In 2010-11, a total of 57 public issues entered the market, compared to 44 the previous year. Of these, 52 were initial offerings and the remaining five follow-on offers. The average deal size was Rs.811 crore. Ten issues were for Rs.1,000 crore and above. At the other end, there were six issues of less than Rs.50 crore and none below Rs.10 crore. The important message here is that India's primary market remains tilted towards large companies. The ongoing efforts of the government and the regulator, SEBI, to encourage small and medium enterprises to seek funds from the capital market instead of depending solely on bank finance have not been successful. Dedicated exchanges for small share offerings have not taken off. The OTC exchange, which goes back to the early 1990s, was well conceptualised but it found few takers. Public issue of shares continues to be an expensive affair. The system, derived from regulatory rules as well as deeply ingrained market practices, favours the larger issuers over the small. Irrespective of the issue size, there are certain fixed costs such as advertising and publicity that the issuer has to incur. That, in many cases, raises the bar for the smaller issues. While there is absolutely no doubt that a public listing of shares confers many advantages to a corporate, the small and medium enterprises (SMEs) will have to weigh the costs involved against the advantages. Many SMEs therefore depend on outside equity support from venture capital, private equity and many categories of institutional investors.

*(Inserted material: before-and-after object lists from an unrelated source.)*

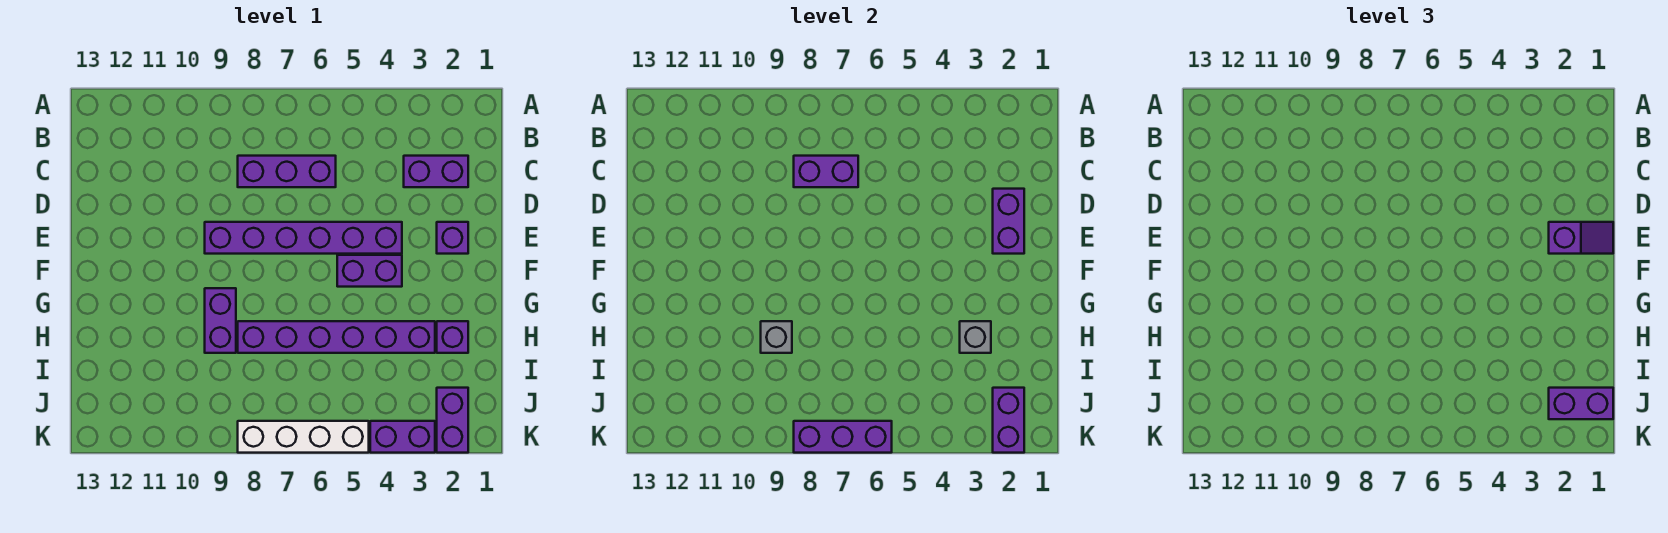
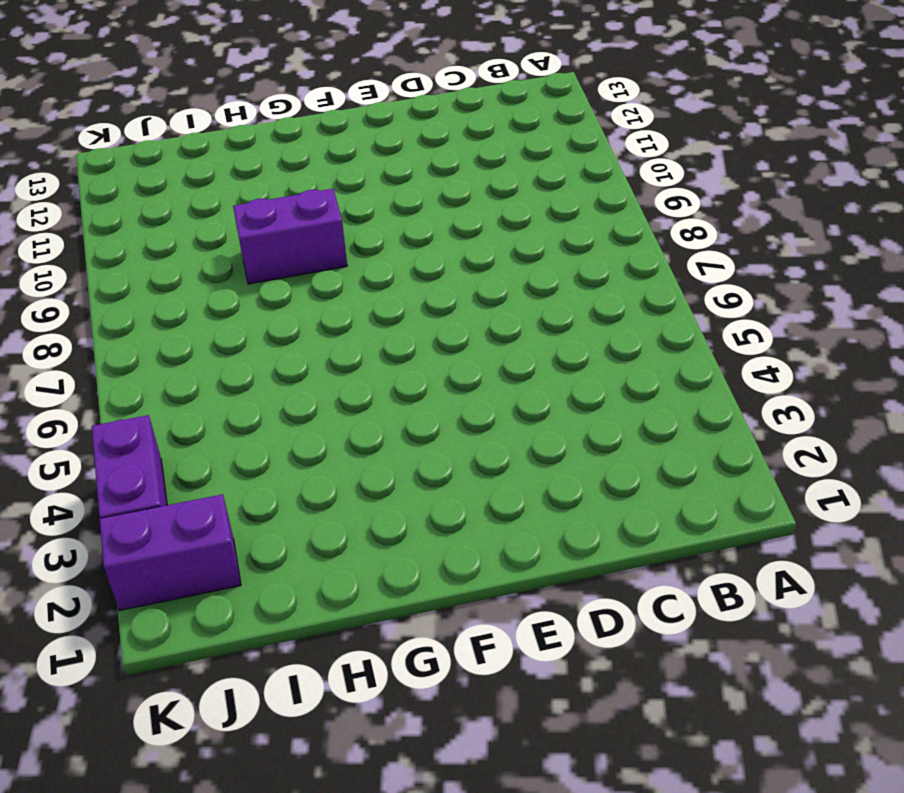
none -> purple 1x2 brick [404,156,468,187]
none -> purple 1x3 brick [238,156,336,187]
none -> purple 1x1 brick [437,222,468,254]

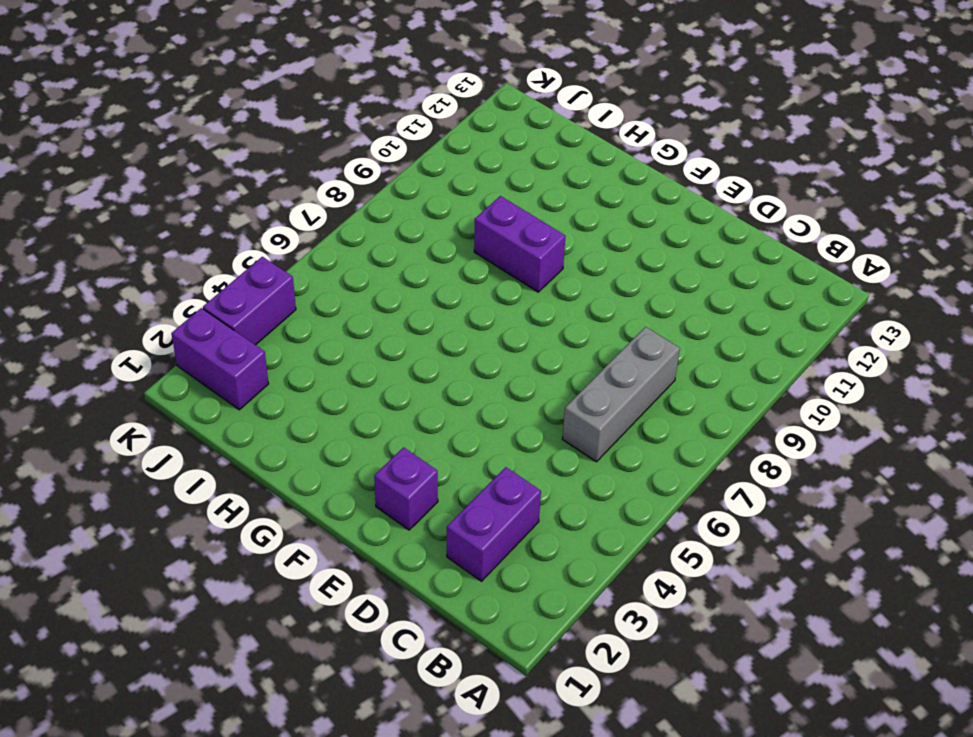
grey 1x3 brick [562,327,680,462] -> purple 1x3 brick [238,156,336,187]
none -> purple 1x6 brick [205,222,402,254]
none -> purple 1x2 brick [337,255,402,287]
none -> purple 1x1 brick [437,321,468,353]

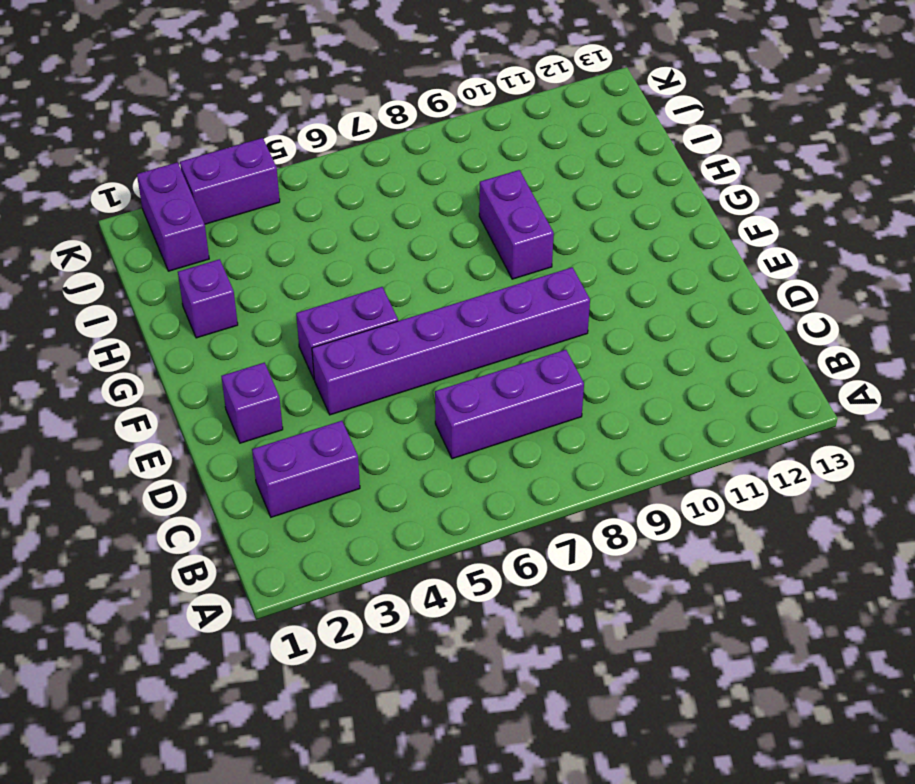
none -> purple 1x6 brick [238,321,435,353]
none -> white 1x4 brick [238,421,369,453]
none -> purple 1x2 brick [794,156,858,187]

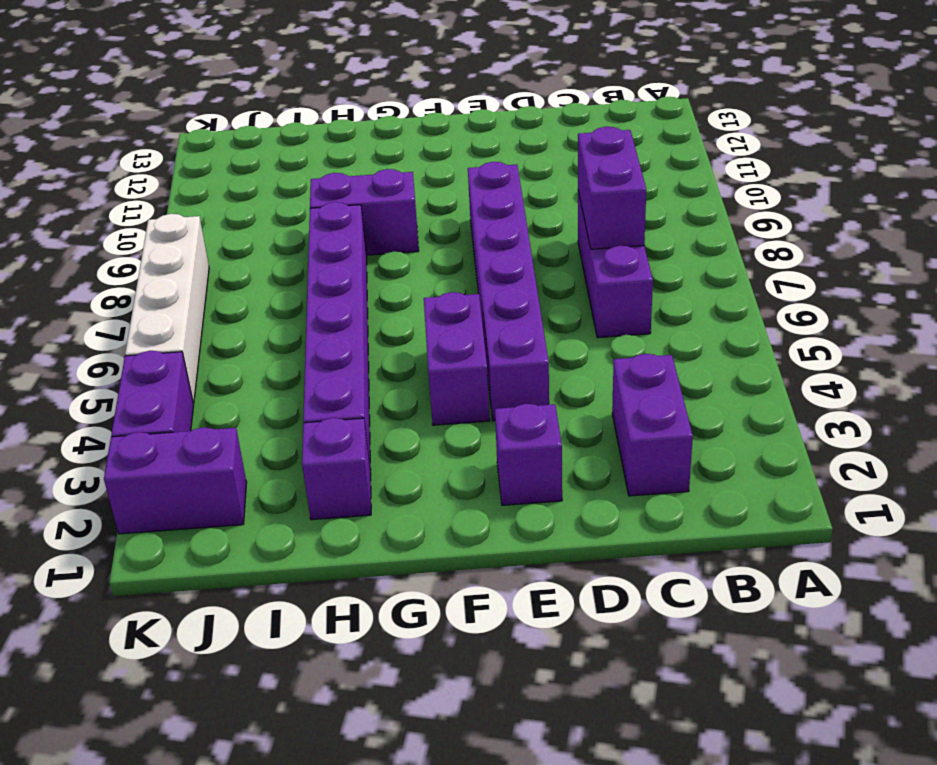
none -> purple 1x2 brick [993,189,1024,254]
none -> grey 1x1 brick [960,321,991,353]
none -> grey 1x1 brick [761,321,792,353]

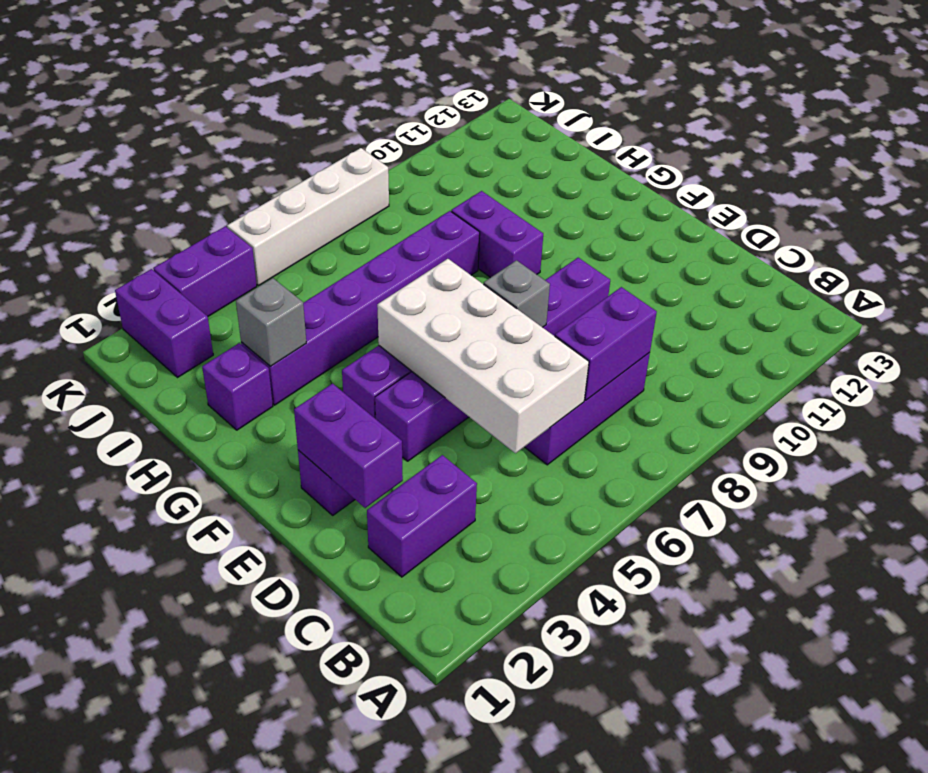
white 2x4 brick [377,259,589,453] -> none
grey 1x1 brick [484,260,550,327] -> grey 1x1 brick moved to [761,321,792,353]
none -> purple 1x2 brick [993,388,1024,453]
none -> purple 1x3 brick [794,421,892,453]
none -> purple 1x2 slope [1549,222,1613,254]

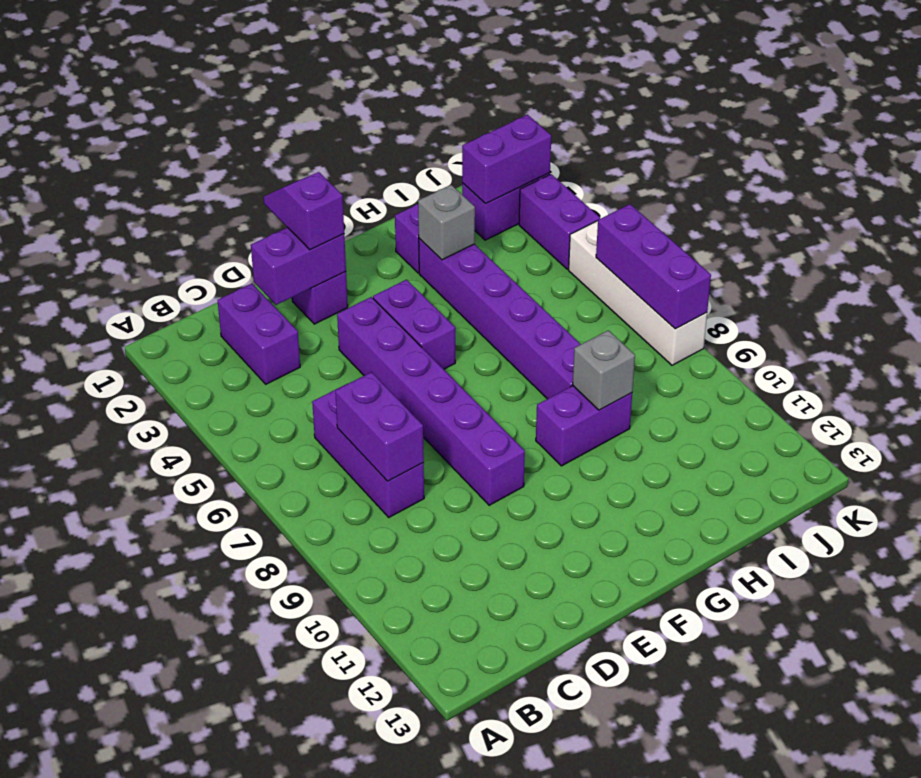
none -> purple 1x2 brick [1549,388,1613,419]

Keywords: Capital market, public equity issues



It is correct to say that public is tilted towards big and well known companies when it comes to primary market.One of the reasons for such biasing is ongoing scandals which involves lot of small big companies. DB Reality which had shown a dramatic progress but is now facing charges of money laudering and involvement in 2G scam!. So public chooses companies to be at the safer side.
I would like to raise two questions in this regard - 1) Is the situation in any other country any different from what we see in India? I doubt it. SMEs all over the world face constraints not only for raising capital, but also for recruiting experts, transacting with vendors and customers, etc. This is just a part and parcel of SME operations. There is little that can be done about it. I feel the MSME industry is already doing that by means of training, technology upgradation and credit availability.
2) One key reason behind investors shying away from SMEs is the opacity in accounting and corporate governance. It is not so easy to trust a relatively unknown name. The auditors and IPO managers for SMEs are also not so well known. Before settling these issues, isn't it too much to expect out of the markets ?
There are many reasons for SMEs' for not willing to enter capital markets. 1. These are mainly family owned business. There is naturally a fear of losing control. 2. Tax issues and compliance, both direct and indirect. Fear of scrutiny and accountability, if they go public. A few suggestions are:
a. They can be encouraged to invite Fixed deposits, after getting a certification, from SEBI, of their standing and financial stability. b. They can be exempted from the rigors of SEBI compliance, if they tap the Primary markets. c. They should promise, a legally binding one, of assured returns to the investors, if they go for IPO. SEBI can come out with practical suggestions, to improve the capital of these companies.